8: Characteristics of eruption activities and precautions taken in volcanic disaster prevention
   Kuju Volcano has erupted magma of various compositions ranging from basaltic andesite to dacite. Its eruption style and volcanic phenomena are also diverse and include large-scale pyroclastic flows, lava flows, lava domes, block and ash flows, and debris flow. Abnormal phenomena at Kuju Volcano since its recorded history have been associated with hydrothermal activities of fumaroles; in the most recent 1,600 years, no large-scale magmatic eruption has been reported. However, in the preceding 8,000 years, active magmatic eruptions occurred near Taisenzan and Kurodake at the eastern part of Kuju Volcano. At the present (2014), no forewarnings of magmatic eruptions have been issued. However, deep, low-frequency earthquakes have been recorded in the eastern part at depths of 20–25 km (Japan Meteorological Agency, 2013), thus, future magmatic eruptions are possible.
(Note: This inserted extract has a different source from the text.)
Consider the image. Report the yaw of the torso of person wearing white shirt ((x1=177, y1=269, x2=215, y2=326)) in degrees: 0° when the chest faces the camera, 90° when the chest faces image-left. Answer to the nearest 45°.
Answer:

   The 1995–1996 activity was a phreatic eruption associated with hydrothermal activities of fumaroles. Phreatic eruptions of similar scale have occurred several times during the past several thousands of years in the Iozan area of Hosshozan. These phreatic eruptions are difficult to predict, and relatively small phreatic eruptions could lead to damages from ejected volcanic blocks; this activity is particularly dangerous for hikers using a nearby hiking trail. In addition, the deposition of altered clay volcanic ash lowers the infiltration capacity of the ground surface such that even a small amount of precipitation could cause a debris flow. Therefore, extra caution is warranted.

   Ejection of andesite‒dacite magma forms thick lava flows and lava domes. The amount of falling pyroclastic materials is relatively small in such cases, although block and ash flow deposits caused by the collapse of lava domes and lava flows have been found 4 km from the summit in volcanic fan deposits. Therefore, disasters associated with these deposits should be considered. Lava flows and bombs of basaltic–andesite magma have reached areas 3–4 km from the crater, and pyroclastic fall materials such as scoria have been found in a wide extent near the foot. Damages from these pyroclastic fall materials should be considered as well.